If approved by the government, the amended Ordinance on Personal Income Tax for High Income Earners would come into effect early next year. Business leaders see the proposal as a good reason for foreign businesses to recruit more Vietnamese staff.
The income tax threshold for Vietnamese employees currently stands at VND3 million ($195), which discourages companies from paying their staff high salaries.
Foreign employees, on the other hand, can earn up to VND8 million ($516) without being taxed.
“Such a low tax threshold for Vietnamese and the big gap for foreigners explains why we prefer to hire foreigners as it is cheaper for us,” said Juan Ricardo Rothe, chief representative of Siemens AG Vietnam.
Nguyen Thi Cuc, deputy director of the General Department of Taxation, confirmed it had proposed the new income tax threshold and a raft of other amendments in favour of Vietnamese employees.
The gaps between taxable incomes for each tax rate will widen, she said. The surtax of 30 per cent that employees currently have to pay if their after-tax income exceeds VND15 million ($967) will be eliminated. The highest tax rate of 50 per cent will also be removed.
The department estimates that the increase in the tax threshold would lead to a drop of roughly VND300 billion ($19.3million) in annual budget revenues.
However, it expects that the amount will be recouped through other proposed tax changes, such as taxes on income derived from the transfer of land use rights and on irregular incomes that fall outside the current tax system.

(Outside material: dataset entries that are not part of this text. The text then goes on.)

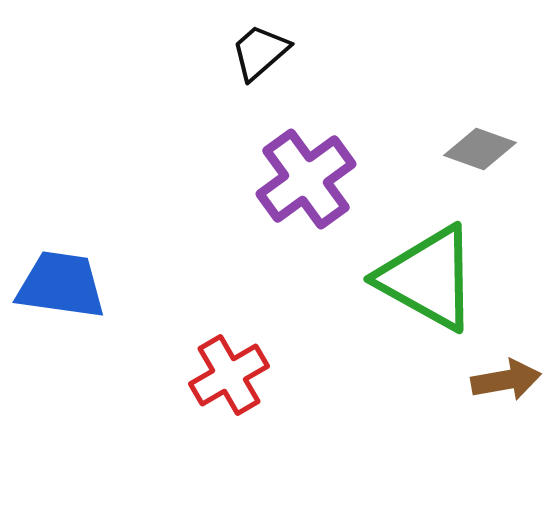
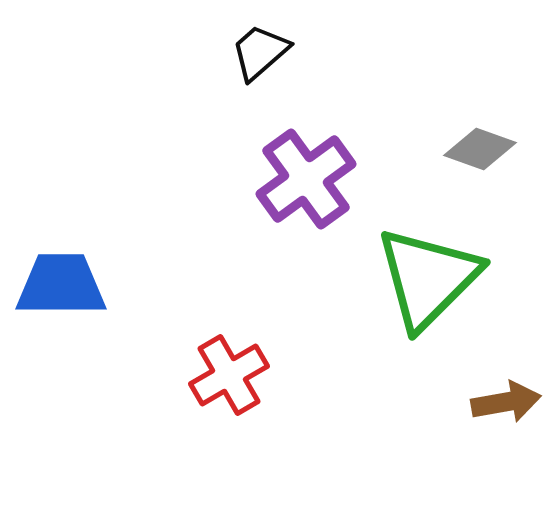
green triangle: rotated 46 degrees clockwise
blue trapezoid: rotated 8 degrees counterclockwise
brown arrow: moved 22 px down
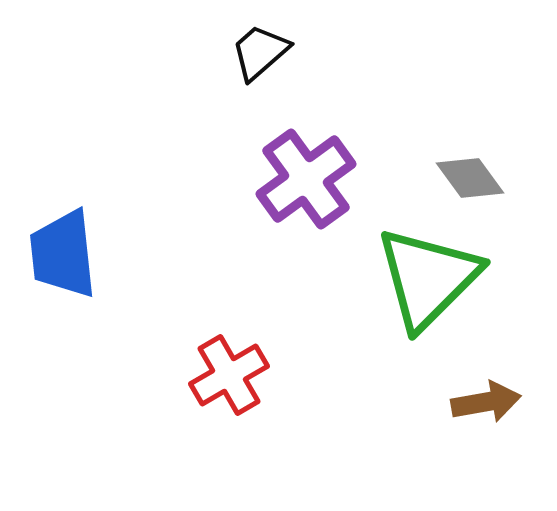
gray diamond: moved 10 px left, 29 px down; rotated 34 degrees clockwise
blue trapezoid: moved 2 px right, 31 px up; rotated 96 degrees counterclockwise
brown arrow: moved 20 px left
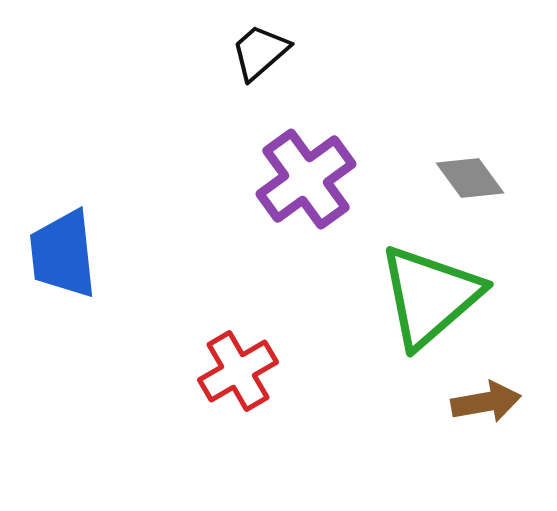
green triangle: moved 2 px right, 18 px down; rotated 4 degrees clockwise
red cross: moved 9 px right, 4 px up
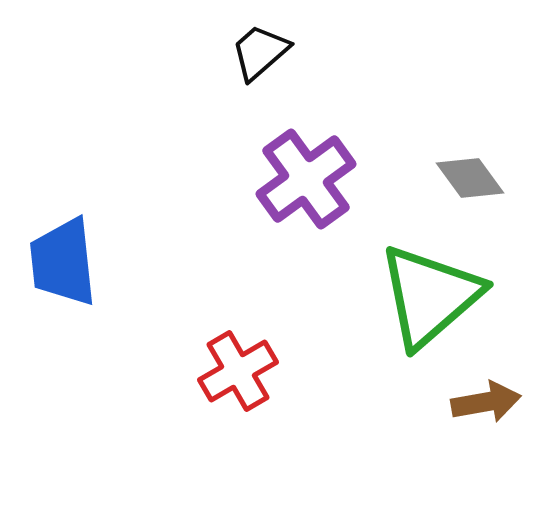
blue trapezoid: moved 8 px down
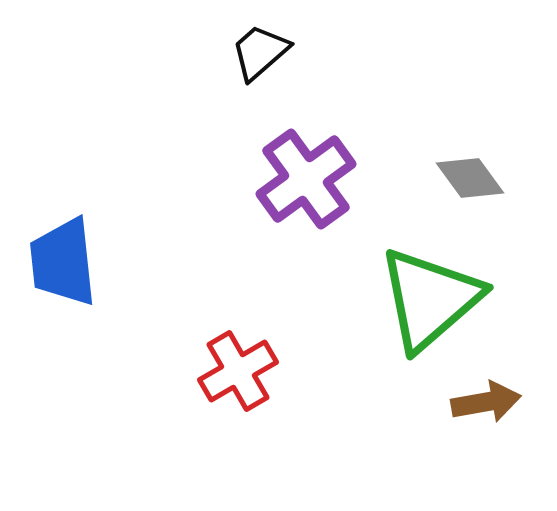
green triangle: moved 3 px down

The proposed amendment also includes an elimination of the discrimination between regular taxable income like salaries, allowances, bonuses and irregular taxable income like gifts, lottery winnings, transfer.
“Some incomes are difficult to classify as regular or irregular such as commission, money for science research,” an MoF official said.
“It is suggested that all of these incomes should be put under a group so called ‘labour income’. All of the amendments aim at creating a more properly regulated tax system,” the official said.